While it’s not like we did entirely new designs for this, when you look at the first storyboards, we used the depth charges quite a number of times. We ended up shooting a few of the scenes, making them smaller and plainer, but there’s a lot of activity with them.
There’s also a ladder on the back of Yamato‘s hull. It was drawn in detail by hand in the TV series, but this time it’s been done in CG. The side markings around the waterline and thrusters are also now incorporated into CG.
HH: And the tip of the main guns is a little wider, isn’t it?
Tamamori: I also found that out today. (Laughs) The tip of a gun barrel on an actual battleship spreads out in a trumpet-shape. This was added to the TV series with hand-drawing as necessary, but now it’s part of the CG. This area was done at the judgment of Chief Mechanical Director Masanori Nishii.

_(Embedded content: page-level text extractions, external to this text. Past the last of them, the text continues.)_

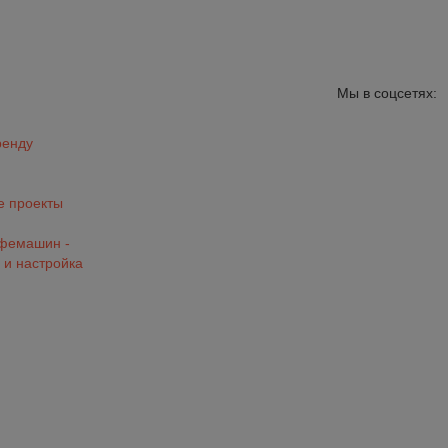
Мы в соцсетях:
ренду
 проекты
офемашин -
 и настройка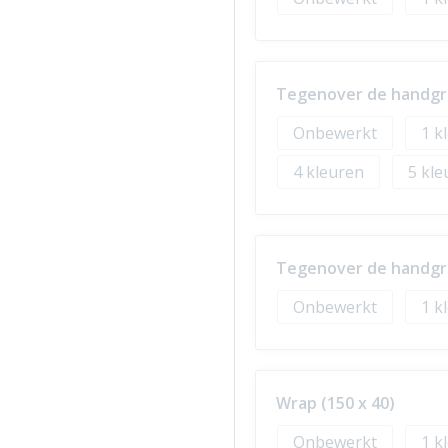
Tegenover de handgre
Onbewerkt
1
4
5
Tegenover de handgre
Onbewerkt
1
Wrap (150 x 40)
Onbewerkt
1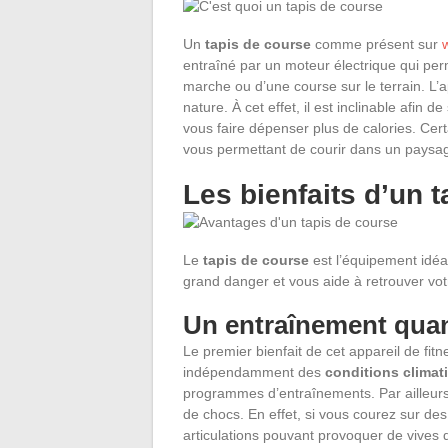
Un
tapis de course
comme présent sur
entraîné par un moteur électrique qui per
marche ou d’une course sur le terrain. L’
nature. À cet effet, il est inclinable afin d
vous faire dépenser plus de calories. Cer
vous permettant de courir dans un paysag
Les bienfaits d’un 
Le
tapis de course
est l’équipement idéal
grand danger et vous aide à retrouver vot
Un entraînement quan
Le premier bienfait de cet appareil de fitn
indépendamment des
conditions climat
programmes d’entraînements. Par ailleurs,
de chocs. En effet, si vous courez sur de
articulations pouvant provoquer de vives 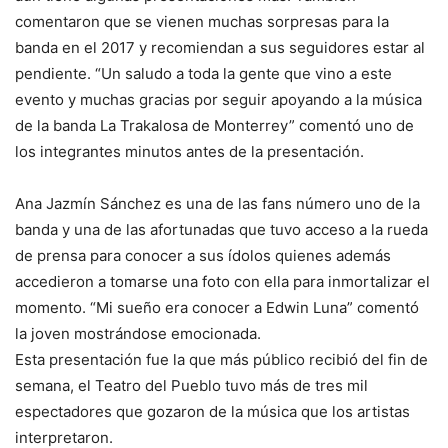
comentaron que se vienen muchas sorpresas para la
banda en el 2017 y recomiendan a sus seguidores estar al
pendiente. “Un saludo a toda la gente que vino a este
evento y muchas gracias por seguir apoyando a la música
de la banda La Trakalosa de Monterrey” comentó uno de
los integrantes minutos antes de la presentación.
Ana Jazmín Sánchez es una de las fans número uno de la
banda y una de las afortunadas que tuvo acceso a la rueda
de prensa para conocer a sus ídolos quienes además
accedieron a tomarse una foto con ella para inmortalizar el
momento. “Mi sueño era conocer a Edwin Luna” comentó
la joven mostrándose emocionada.
Esta presentación fue la que más público recibió del fin de
semana, el Teatro del Pueblo tuvo más de tres mil
espectadores que gozaron de la música que los artistas
interpretaron.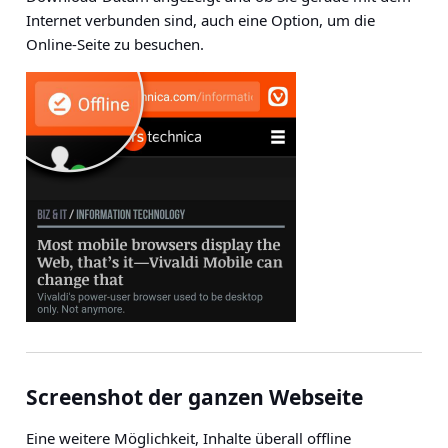
Internet verbunden sind, auch eine Option, um die
Online-Seite zu besuchen.
Screenshot der ganzen Webseite
Eine weitere Möglichkeit, Inhalte überall offline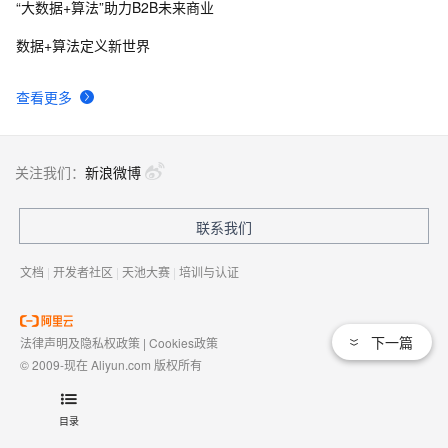
“大数据+算法”助力B2B未来商业
数据+算法定义新世界
查看更多
关注我们：
新浪微博
联系我们
文档
|
开发者社区
|
天池大赛
|
培训与认证
下一篇
法律声明及隐私权政策
|
Cookies政策
© 2009-现在 Aliyun.com 版权所有
增值电信业务经营许可证：
浙B2-20080101
域名注册服务机构许可：
浙D3-20210002
目录
浙公网安备 33010602009975号
浙B2-20080101-4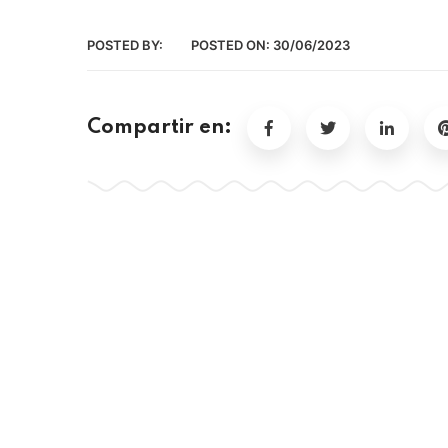
POSTED BY:
POSTED ON:
30/06/2023
Compartir en: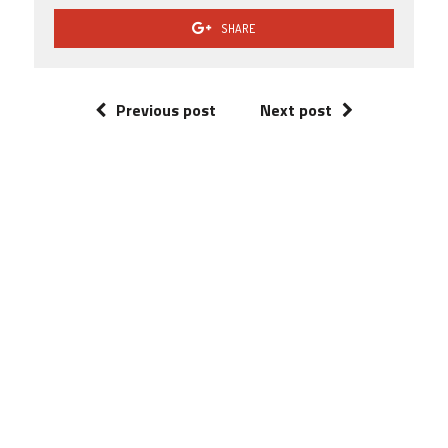
SHARE
Previous post
Next post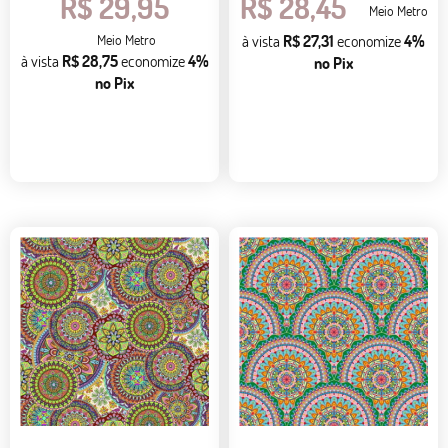
R$ 29,95
R$ 28,45
Meio Metro
Meio Metro
à vista
R$ 27,31
economize
4%
à vista
R$ 28,75
economize
4%
no Pix
no Pix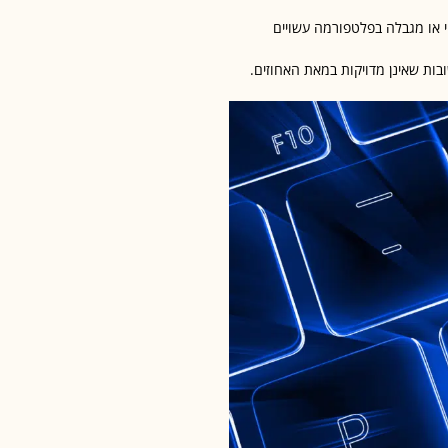
י או מגבלה בפלטפורמה עשויים
, גם Grok-3 עשוי להפיק תשובות שאינן מדויקות במאת האחוזים.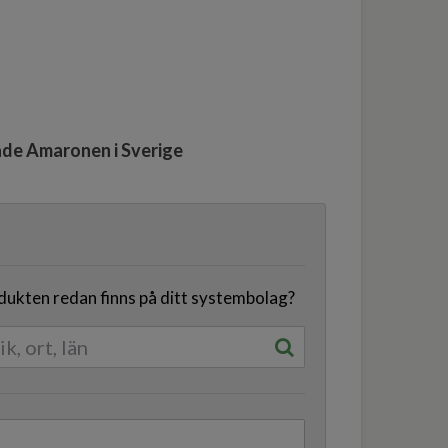
ade Amaronen i Sverige
odukten redan finns på ditt systembolag?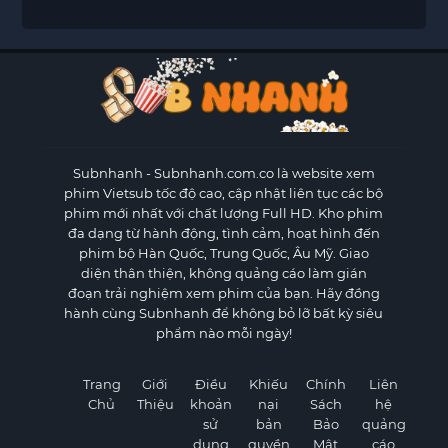
Subnhanh
- Subnhanh.com.co là website xem
phim Vietsub tốc độ cao, cập nhật liên tục các bộ
phim mới nhất với chất lượng Full HD. Kho phim
đa dạng từ hành động, tình cảm, hoạt hình đến
phim bộ Hàn Quốc, Trung Quốc, Âu Mỹ. Giao
diện thân thiện, không quảng cáo làm gián
đoạn trải nghiệm xem phim của bạn. Hãy đồng
hành cùng Subnhanh để không bỏ lỡ bất kỳ siêu
phẩm nào mỗi ngày!
Trang
Giới
Điều
Khiếu
Chính
Liên
Chủ
Thiệu
khoản
nại
Sách
hệ
sử
bản
Bảo
quảng
dụng
quyền
Mật
cáo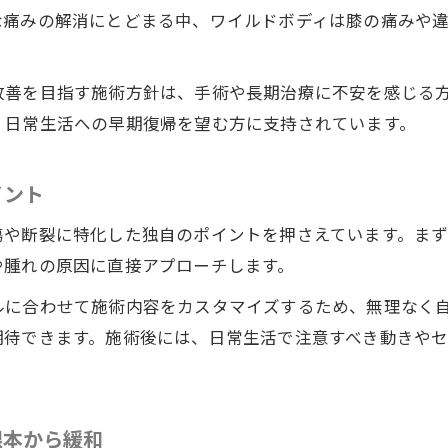
整体院ワイルドボディならではの施術の流れ
な痛みの解消にとどまる中、ワイルドボディは膝の痛みや
歩行時の膝不安、整体の技術で解放へ
整体院ワイルドボディで歩行時の膝不安を軽減
改善を目指す施術方針は、手術や長期治療に不安を感じる
膝半月板損傷時に歩いても良いかの目安
、日常生活への早期復帰を望む方に支持されています。
整体の施術で痛みなく歩くことができる理由
イント
安心して歩けるための膝ケア習慣の提案
再発を防ぐ歩行時の注意点とコツ
傷や断裂に特化した独自のポイントを押さえています。ま
一回の施術で変わる生活がここにある
や腫れの原因に直接アプローチします。
整体院ワイルドボディの一回施術の特徴と効果
ルに合わせて施術内容をカスタマイズするため、無理なく
膝半月板損傷に対する即効性のある整体アプローチ
期待できます。施術後には、日常生活で注意すべき動きや
日常生活が変化する体験談とその理由
一度の施術で期待できる症状の改善例
根本から緩和
整体院ワイルドボディだからできる即効ケア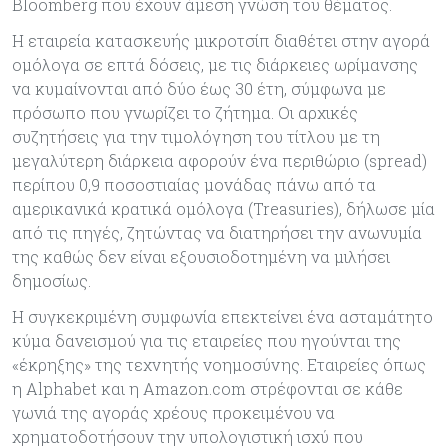
Bloomberg που έχουν άμεση γνώση του θέματος.
Η εταιρεία κατασκευής μικροτσίπ διαθέτει στην αγορά
ομόλογα σε επτά δόσεις, με τις διάρκειες ωρίμανσης
να κυμαίνονται από δύο έως 30 έτη, σύμφωνα με
πρόσωπο που γνωρίζει το ζήτημα. Οι αρχικές
συζητήσεις για την τιμολόγηση του τίτλου με τη
μεγαλύτερη διάρκεια αφορούν ένα περιθώριο (spread)
περίπου 0,9 ποσοστιαίας μονάδας πάνω από τα
αμερικανικά κρατικά ομόλογα (Treasuries), δήλωσε μία
από τις πηγές, ζητώντας να διατηρήσει την ανωνυμία
της καθώς δεν είναι εξουσιοδοτημένη να μιλήσει
δημοσίως.
Η συγκεκριμένη συμφωνία επεκτείνει ένα ασταμάτητο
κύμα δανεισμού για τις εταιρείες που ηγούνται της
«έκρηξης» της τεχνητής νοημοσύνης. Εταιρείες όπως
η Alphabet και η Amazon.com στρέφονται σε κάθε
γωνιά της αγοράς χρέους προκειμένου να
χρηματοδοτήσουν την υπολογιστική ισχύ που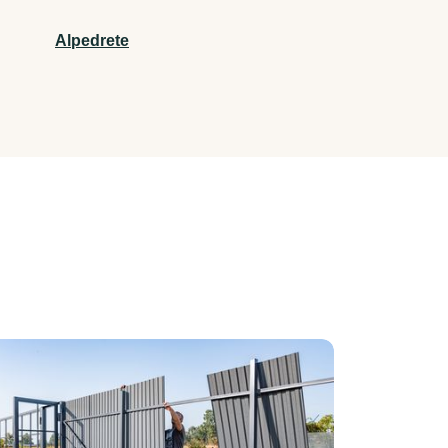
Alpedrete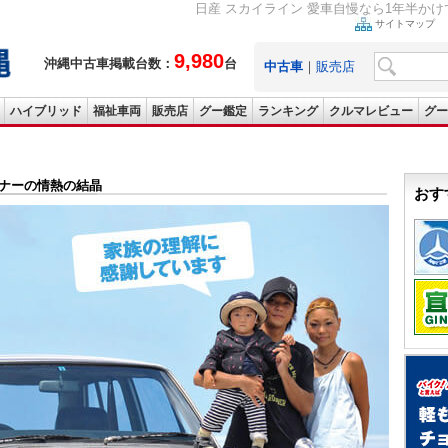
日産 スカイライン 愛車自慢なら1年半か
サイトマップ
9,980
沖縄中古車掲載台数：
台
中古車
｜
販売店
ハイブリッド
福祉車両
販売店
グー鑑定
ランキング
クルマレビュー
グー
ナーの情熱の結晶
おす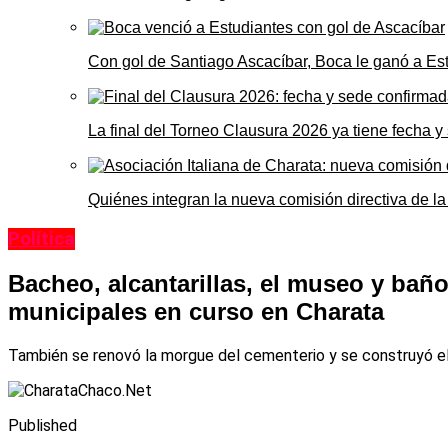
Con gol de Santiago Ascacíbar, Boca le ganó a Es
La final del Torneo Clausura 2026 ya tiene fecha 
Quiénes integran la nueva comisión directiva de la
Política
Bacheo, alcantarillas, el museo y baños
municipales en curso en Charata
También se renovó la morgue del cementerio y se construyó el 
Published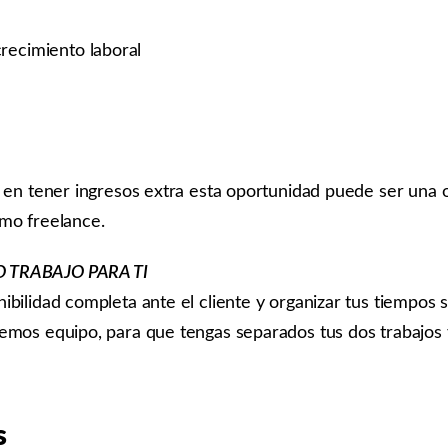
recimiento laboral
o en tener ingresos extra esta oportunidad puede ser una o
mo freelance.
 TRABAJO PARA TI
ibilidad completa ante el cliente y organizar tus tiempos 
emos equipo, para que tengas separados tus dos trabajos
s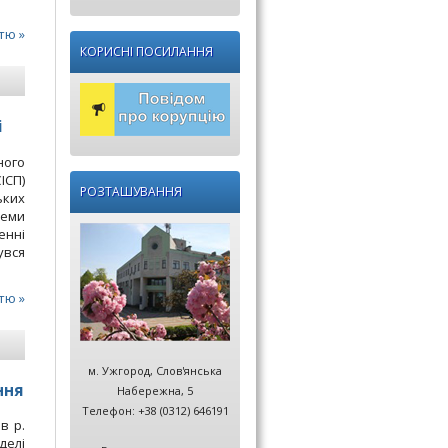
тю »
КОРИСНІ ПОСИЛАННЯ
і
ного
ІСП)
РОЗТАШУВАННЯ
ьких
теми
енні
увся
тю »
м. Ужгород, Слов'янська
ння
Набережна, 5
Телефон: +38 (0312) 646191
в р.
делі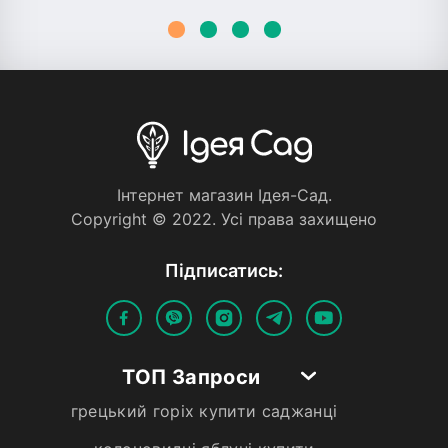
Iнтернет магазин Iдея-Сад.
Copyright © 2022. Усi права захищено
Пiдписатись:
ТОП Запроси
грецький горіх купити саджанці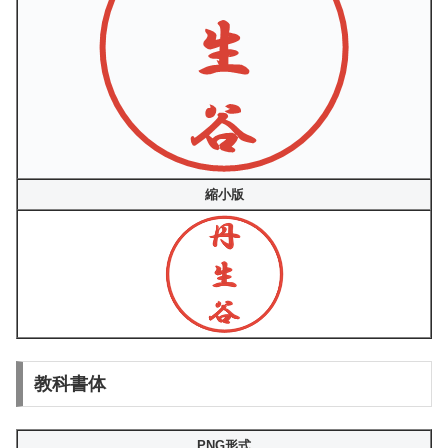
縮小版
教科書体
PNG形式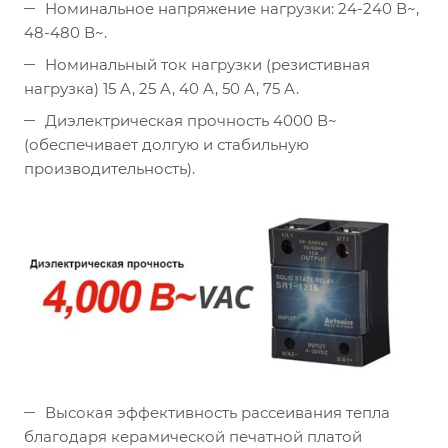
Номинальное напряжение нагрузки: 24-240 В~,
48-480 В~.
Номинальный ток нагрузки (резистивная
нагрузка) 15 A, 25 A, 40 A, 50 A, 75 A.
Диэлектрическая прочность 4000 В~
(обеспечивает долгую и стабильную
производительность).
Высокая эффективность рассеивания тепла
благодаря керамической печатной платой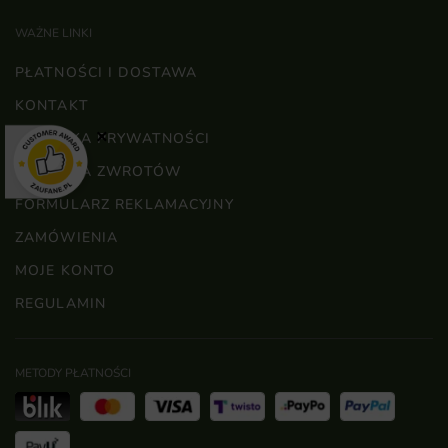
WAŻNE LINKI
PŁATNOŚCI I DOSTAWA
KONTAKT
×
POLITYKA PRYWATNOŚCI
POLITYKA ZWROTÓW
FORMULARZ REKLAMACYJNY
ZAMÓWIENIA
MOJE KONTO
REGULAMIN
METODY PŁATNOŚCI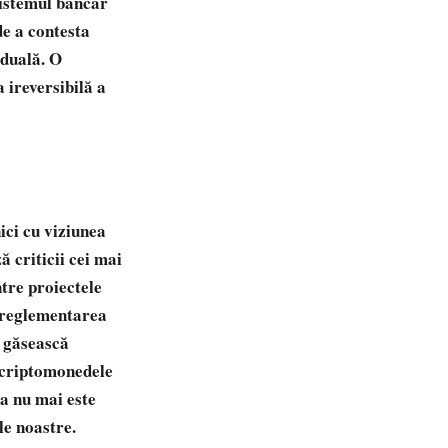
sistemul bancar
de a contesta
iduală. O
 ireversibilă a
ici cu viziunea
ă criticii cei mai
ntre proiectele
r reglementarea
ă găsească
u criptomonedele
ea nu mai este
le noastre.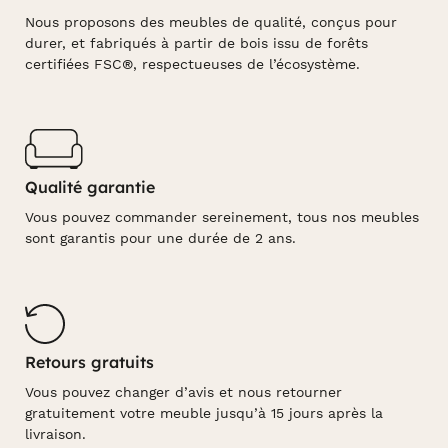
Nous proposons des meubles de qualité, conçus pour
durer, et fabriqués à partir de bois issu de forêts
certifiées FSC®, respectueuses de l’écosystème.
Qualité garantie
Vous pouvez commander sereinement, tous nos meubles
sont garantis pour une durée de 2 ans.
Retours gratuits
Vous pouvez changer d’avis et nous retourner
gratuitement votre meuble jusqu’à 15 jours après la
livraison.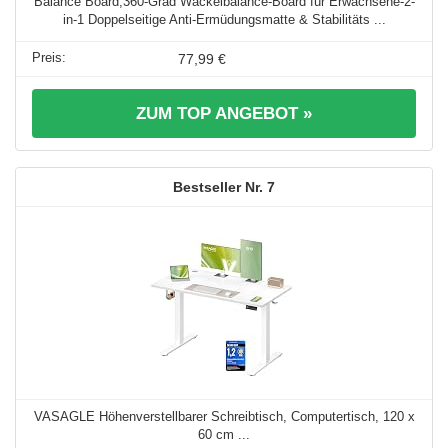
Balance Board,360-Grad Wackelbalance-Board für Erwachsene-2-
in-1 Doppelseitige Anti-Ermüdungsmatte & Stabilitäts ...
77,99 €
ZUM TOP ANGEBOT »
7
VASAGLE Höhenverstellbarer Schreibtisch, Computertisch, 120 x
60 cm ...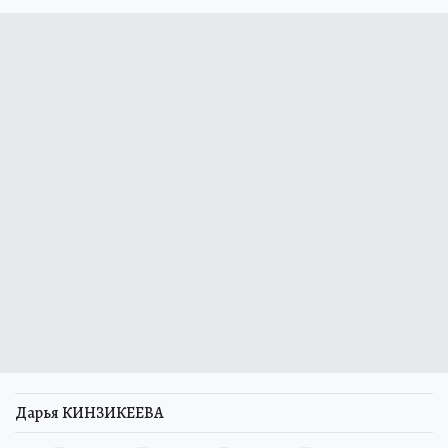
Дарья КИНЗИКЕЕВА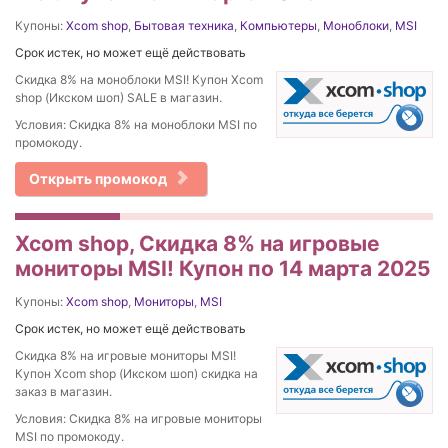
Купоны:
Xcom shop
,
Бытовая техника
,
Компьютеры
,
Моноблоки
,
MSI
Срок истек, но может ещё действовать
Скидка 8% на моноблоки MSI! Купон Xcom
shop (Икском шоп) SALE в магазин.
Условия: Скидка 8% на моноблоки MSI по
промокоду.
Открыть промокод
Xcom shop, Скидка 8% на игровые
мониторы MSI! Купон по 14 марта 2025
Купоны:
Xcom shop
,
Мониторы
,
MSI
Срок истек, но может ещё действовать
Скидка 8% на игровые мониторы MSI!
Купон Xcom shop (Икском шоп) скидка на
заказ в магазин.
Условия: Скидка 8% на игровые мониторы
MSI по промокоду.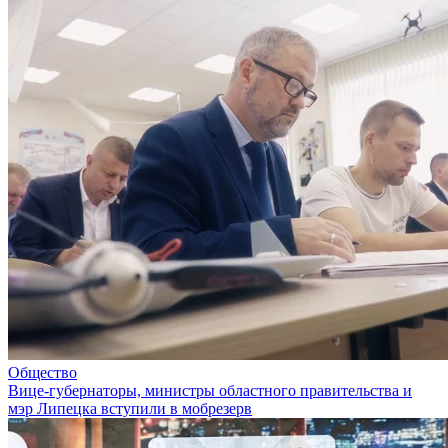
Общество
Вице-губернаторы, министры областного правительства и
мэр Липецка вступили в мобрезерв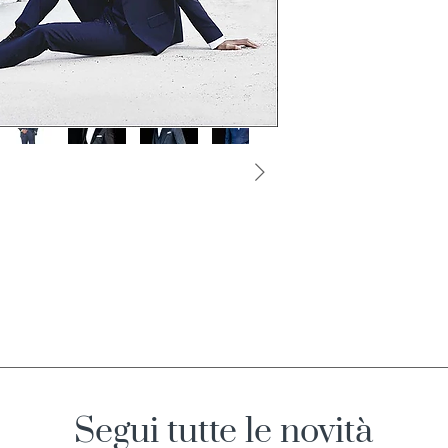
Segui tutte le novità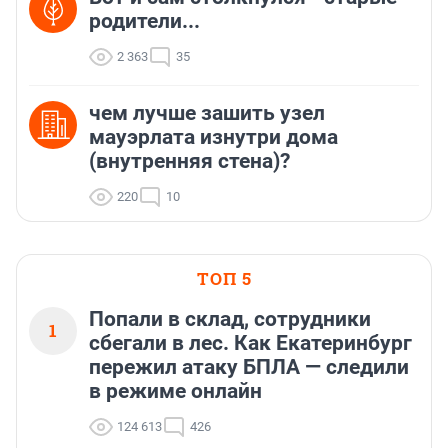
родители...
2 363
35
чем лучше зашить узел
мауэрлата изнутри дома
(внутренняя стена)?
220
10
ТОП 5
Попали в склад, сотрудники
1
сбегали в лес. Как Екатеринбург
пережил атаку БПЛА — следили
в режиме онлайн
124 613
426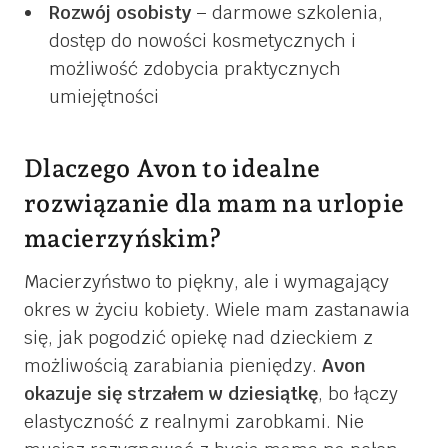
Rozwój osobisty
– darmowe szkolenia,
dostęp do nowości kosmetycznych i
możliwość zdobycia praktycznych
umiejętności
Dlaczego Avon to idealne
rozwiązanie dla mam na urlopie
macierzyńskim?
Macierzyństwo to piękny, ale i wymagający
okres w życiu kobiety. Wiele mam zastanawia
się, jak pogodzić opiekę nad dzieckiem z
możliwością zarabiania pieniędzy.
Avon
okazuje się strzałem w dziesiątkę
, bo łączy
elastyczność z realnymi zarobkami. Nie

HH: Even if it’s CG of the same Yamato, various small parts have been readjusted.
Tamamori: Though the basic design is set, small parts can be further adjusted “for use in certain episodes.” The style is to maintain the base and adjust the small parts as the need arises. It isn’t possible to draw everything in fine detail from the beginning, so we divide out and design the smaller parts separately as necessary for performance in the story. Instead of “It would be cool to see this,” it is made according to need, then we take good care of it. Some of the detailed-up designs I prepared for Bandai’s 1/500 scale Yamato 2199 model were dropped in here.
Left: Image board from Yamato Resurrection, Nobuyoshi Habara. Right: Final version of the launchers from Ark of the Stars.
HH: In the story, various parts are depicted and Yamato accumulates more and more attachments.
Tamamori: General Director Yutaka Izubuchi is an attentive person. He’s attentive to people, too, but that also means he’s just as attentive to running jokes like, “We didn’t use this here, so we’ll use it next time.” (Laughs) Yamato has been accumulating for nearly 40 years. I noticed that the windows of the third bridge were open on Iscandar, and since it’s studded with a lot of small parts, I think you can enjoy it when you go back and look. Please look for it in the theater.